Correlation Between Carnegie Clean and Immuron
Can any of the company-specific risk be diversified away by investing in both Carnegie Clean and Immuron at the same time? Although using a correlation coefficient on its own may not help to predict future stock returns, this module helps to understand the diversifiable risk of combining Carnegie Clean and Immuron into the same portfolio, which is an essential part of the fundamental portfolio management process.
By analyzing existing cross correlation between Carnegie Clean Energy and Immuron, you can compare the effects of market volatilities on Carnegie Clean and Immuron and check how they will diversify away market risk if combined in the same portfolio for a given time horizon. You can also utilize pair trading strategies of matching a long position in Carnegie Clean with a short position of Immuron. Check out your portfolio center. Please also check ongoing floating volatility patterns of Carnegie Clean and Immuron.
Diversification Opportunities for Carnegie Clean and Immuron
-0.39 | Correlation Coefficient |
Very good diversification
The 3 months correlation between Carnegie and Immuron is -0.39. Overlapping area represents the amount of risk that can be diversified away by holding Carnegie Clean Energy and Immuron in the same portfolio, assuming nothing else is changed. The correlation between historical prices or returns on Immuron and Carnegie Clean is a relative statistical measure of the degree to which these equity instruments tend to move together. The correlation coefficient measures the extent to which returns on Carnegie Clean Energy are associated (or correlated) with Immuron. Values of the correlation coefficient range from -1 to +1, where. The correlation of zero (0) is possible when the price movement of Immuron has no effect on the direction of Carnegie Clean i.e., Carnegie Clean and Immuron go up and down completely randomly.

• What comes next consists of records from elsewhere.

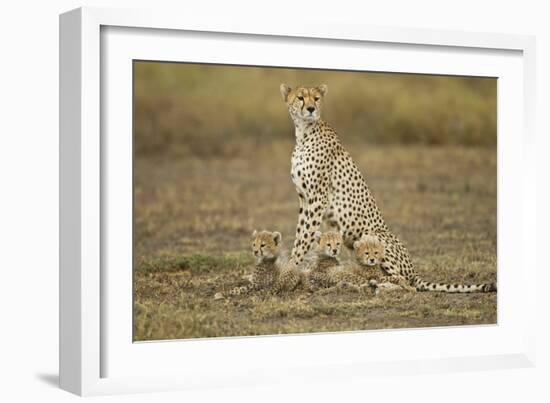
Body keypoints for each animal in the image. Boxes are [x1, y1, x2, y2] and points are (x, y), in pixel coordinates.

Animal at [282, 84, 498, 294]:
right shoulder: (304, 198)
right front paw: (294, 267)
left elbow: (304, 237)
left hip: (375, 238)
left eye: (316, 98)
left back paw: (378, 287)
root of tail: (414, 271)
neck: (304, 133)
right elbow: (300, 234)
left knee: (406, 283)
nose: (311, 109)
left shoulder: (318, 198)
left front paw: (291, 268)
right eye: (300, 97)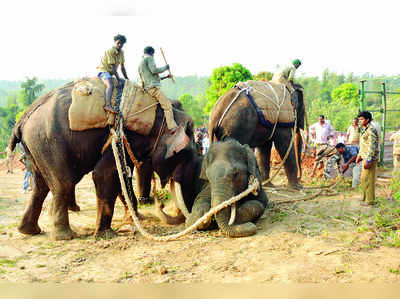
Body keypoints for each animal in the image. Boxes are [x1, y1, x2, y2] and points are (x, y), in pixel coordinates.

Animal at [9, 81, 202, 240]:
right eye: (185, 155)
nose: (160, 204)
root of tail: (22, 119)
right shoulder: (125, 135)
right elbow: (106, 174)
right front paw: (107, 234)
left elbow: (122, 175)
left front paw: (135, 218)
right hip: (48, 141)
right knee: (64, 183)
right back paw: (64, 236)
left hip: (36, 146)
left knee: (41, 185)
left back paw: (29, 231)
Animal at [109, 128, 260, 241]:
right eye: (208, 177)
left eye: (236, 174)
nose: (251, 226)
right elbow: (200, 200)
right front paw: (204, 219)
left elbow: (258, 203)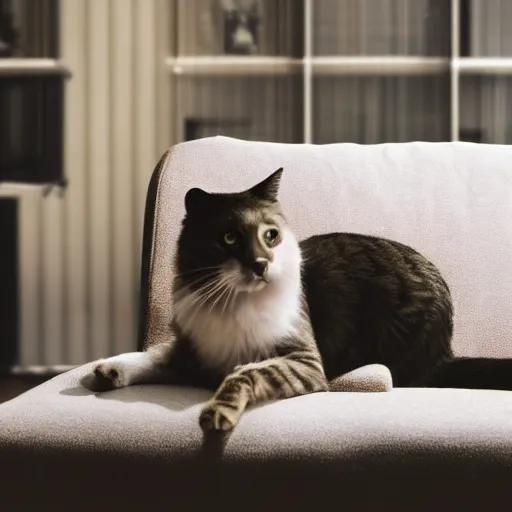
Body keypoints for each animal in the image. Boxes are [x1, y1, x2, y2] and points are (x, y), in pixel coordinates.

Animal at [81, 168, 512, 432]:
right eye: (229, 238)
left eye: (270, 235)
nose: (261, 264)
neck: (232, 301)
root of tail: (445, 350)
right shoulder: (193, 348)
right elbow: (153, 354)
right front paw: (109, 370)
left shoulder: (304, 361)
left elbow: (245, 373)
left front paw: (218, 412)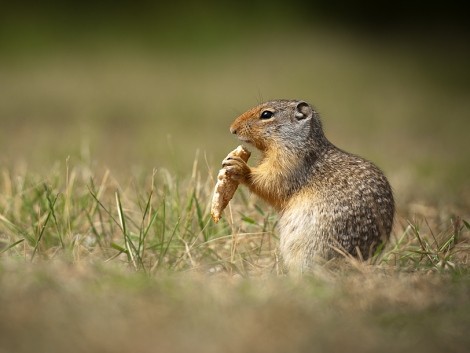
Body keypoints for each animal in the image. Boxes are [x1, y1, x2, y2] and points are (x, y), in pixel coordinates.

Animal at [222, 99, 394, 272]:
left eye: (266, 114)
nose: (232, 129)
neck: (301, 143)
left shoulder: (289, 163)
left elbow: (270, 182)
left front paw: (240, 166)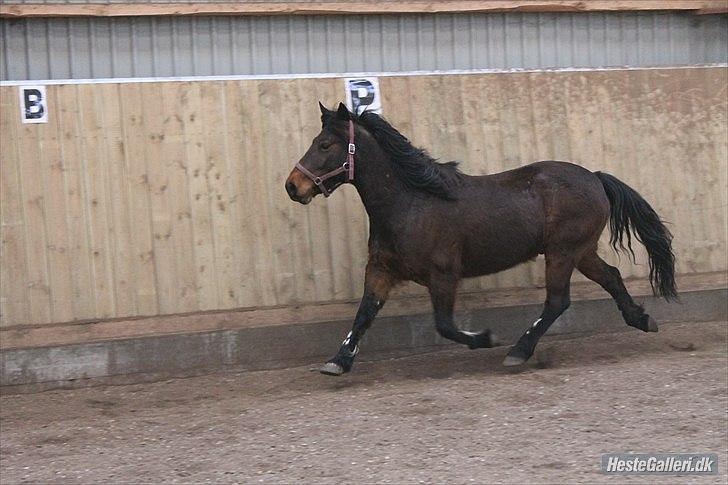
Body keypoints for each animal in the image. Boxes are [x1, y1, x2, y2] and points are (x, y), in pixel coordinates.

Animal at [284, 101, 676, 374]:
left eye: (324, 145)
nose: (293, 186)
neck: (410, 202)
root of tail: (594, 177)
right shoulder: (381, 269)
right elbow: (363, 315)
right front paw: (337, 361)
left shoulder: (443, 274)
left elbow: (444, 325)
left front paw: (486, 338)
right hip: (581, 251)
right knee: (611, 277)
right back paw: (643, 320)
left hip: (563, 252)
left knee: (557, 301)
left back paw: (518, 351)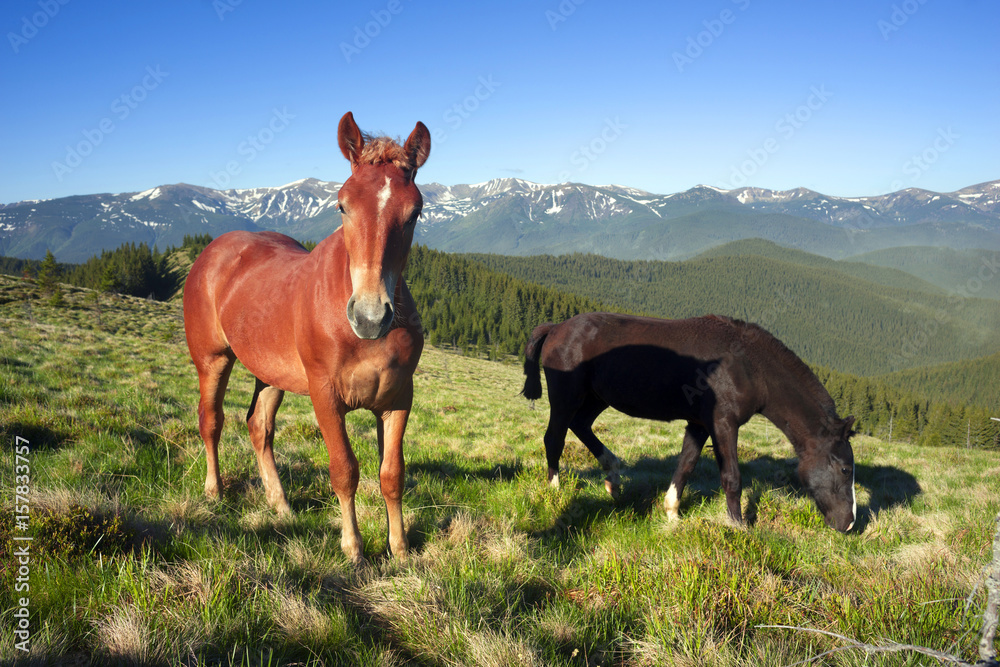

Pair Corralation between Carnegie Clean and Immuron
Assuming the 90 days trading horizon Carnegie Clean Energy is expected to generate 3.95 times more return on investment than Immuron. However, Carnegie Clean is 3.95 times more volatile than Immuron. It trades about 0.1 of its potential returns per unit of risk. Immuron is currently generating about 0.03 per unit of risk. If you would invest 10.00 in Carnegie Clean Energy on September 5, 2024 and sell it today you would lose (5.90) from holding Carnegie Clean Energy or give up 59.0% of portfolio value over 90 days.
Time Period | 3 Months [change] |
Direction | Moves Against |
Strength | Insignificant |
Accuracy | 99.8% |
Values | Daily Returns |
Carnegie Clean Energy vs. Immuron
Performance |
Timeline |
Carnegie Clean Energy |
Immuron |
Carnegie Clean and Immuron Volatility Contrast
Predicted Return Density |
Returns |
Pair Trading with Carnegie Clean and Immuron
The main advantage of trading using opposite Carnegie Clean and Immuron positions is that it hedges away some unsystematic risk. Because of two separate transactions, even if Carnegie Clean position performs unexpectedly, Immuron can make up some of the losses. Pair trading also minimizes risk from directional movements in the market. For example, if an entire industry or sector drops because of unexpected headlines, the short position in Immuron will offset losses from the drop in Immuron's long position.Carnegie Clean vs. Farm Pride Foods | Carnegie Clean vs. Hutchison Telecommunications | Carnegie Clean vs. Queste Communications | Carnegie Clean vs. Spirit Telecom |
Immuron vs. Carnegie Clean Energy | Immuron vs. My Foodie Box | Immuron vs. Data3 | Immuron vs. Seven West Media |
Check out your portfolio center.Note that this page's information should be used as a complementary analysis to find the right mix of equity instruments to add to your existing portfolios or create a brand new portfolio. You can also try the Portfolio Manager module to state of the art Portfolio Manager to monitor and improve performance of your invested capital.